2. Aux termes de l’article L. 521-2 du code de justice administrative : « Saisi d’une demande en ce sens justifiée par l’urgence, le juge des référés peut ordonner toutes mesures nécessaires à la sauvegarde d’une liberté fondamentale à laquelle une personne morale de droit public ou un organisme de droit privé chargé de la gestion d’un service public aurait porté, dans l’exercice d’un de ses pouvoirs, une atteinte grave et manifestement illégale. Le juge des référés se prononce dans un délai de quarante-huit heures. ». L’article L. 522-3 du même code dispose : « Lorsque la demande ne présente pas un caractère d’urgence ou lorsqu’il apparaît manifeste, au vu de la demande, que celle-ci ne relève pas de la compétence de la juridiction administrative, qu’elle est irrecevable ou qu’elle est mal fondée, le juge des référés peut la rejeter par une ordonnance motivée sans qu’il y ait lieu d’appliquer les deux premiers alinéas de l’article L. 522-1 ».
3. Lorsqu’un requérant fonde son action sur la procédure particulière instituée par l’article L. 521-2 du code de justice administrative, il lui appartient de justifier de circonstances caractérisant une situation d’urgence particulière qui implique, sous réserve que les autres conditions posées par cette disposition soient remplies, qu’une mesure visant à sauvegarder une liberté fondamentale doive être prise à très bref délai.

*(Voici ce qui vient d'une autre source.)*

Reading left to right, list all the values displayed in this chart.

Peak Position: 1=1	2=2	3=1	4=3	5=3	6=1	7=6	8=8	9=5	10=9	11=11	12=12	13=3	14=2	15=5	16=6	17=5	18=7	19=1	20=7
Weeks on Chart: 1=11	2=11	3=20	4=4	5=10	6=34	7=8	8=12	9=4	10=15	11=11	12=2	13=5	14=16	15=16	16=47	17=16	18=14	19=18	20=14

4. Pour justifier de la situation d’urgence particulière qui affecterait gravement les intérêts qu’elle défend, l’association La Cimade fait valoir le délai anormalement long mis par le ministre de l’intérieur et l’OFII à communiquer les documents sollicités, l’intérêt public qui s’attache à la publication de ces documents, et l’audience fixée le 4 février 2025 par le Conseil d’Etat dans un autre contentieux relatif à la communication de divers documents administratifs. Toutefois, ces arguments ne sont pas de nature à caractériser une situation d’urgence telle qu’une mesure visant à sauvegarder une liberté fondamentale doit être ordonnée dans un délai de quarante-huit heures. Il suit de là que la condition d’urgence posée par l’article L. 521-2 du code de justice administrative n’est pas remplie.
5. Il résulte de ce qui précède que la requête de l’association La Cimade doit être rejetée en toutes ses conclusions par application de l’article L. 522-3 du code de justice administrative.
O R D O N N E :
Article 1er : La requête de l’association La Cimade est rejetée.
Article 2 : La présente ordonnance sera notifiée à l’association La Cimade.
Fait à Paris, le 5 février 2025.
La juge des référés,
A. STOLTZ-VALETTE
La République mande et ordonne au ministre d’Etat, ministre de l’intérieur en ce qui le concerne ou à tous commissaires de justice à ce requis en ce qui concerne les voies de droit commun contre les parties privées, de pourvoir à l’exécution de la présente décision.